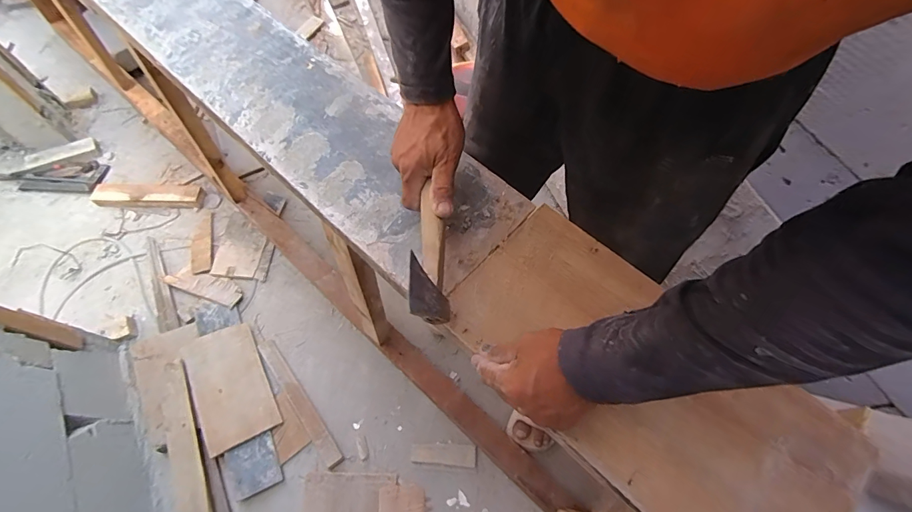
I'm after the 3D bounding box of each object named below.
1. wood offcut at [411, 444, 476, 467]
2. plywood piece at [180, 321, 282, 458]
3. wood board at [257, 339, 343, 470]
[{"bbox_3d":[-0.030,0.472,0.962,0.150,0.004,0.045,3,64,3],"label":"wood offcut"},{"bbox_3d":[-0.551,0.308,0.982,0.154,0.017,0.283,-17,66,-34],"label":"plywood piece"},{"bbox_3d":[-0.389,0.350,0.986,0.039,0.012,0.354,-36,68,-15],"label":"wood board"}]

TASK DETAILS
Write out each entry above once more, exactly as written, and drop the pictures.

RESULT OF THIS EXERCISE
I'm after the 3D bounding box of each object named below.
1. wood offcut at [411, 444, 476, 467]
2. plywood piece at [180, 321, 282, 458]
3. wood board at [257, 339, 343, 470]
[{"bbox_3d":[-0.030,0.472,0.962,0.150,0.004,0.045,3,64,3],"label":"wood offcut"},{"bbox_3d":[-0.551,0.308,0.982,0.154,0.017,0.283,-17,66,-34],"label":"plywood piece"},{"bbox_3d":[-0.389,0.350,0.986,0.039,0.012,0.354,-36,68,-15],"label":"wood board"}]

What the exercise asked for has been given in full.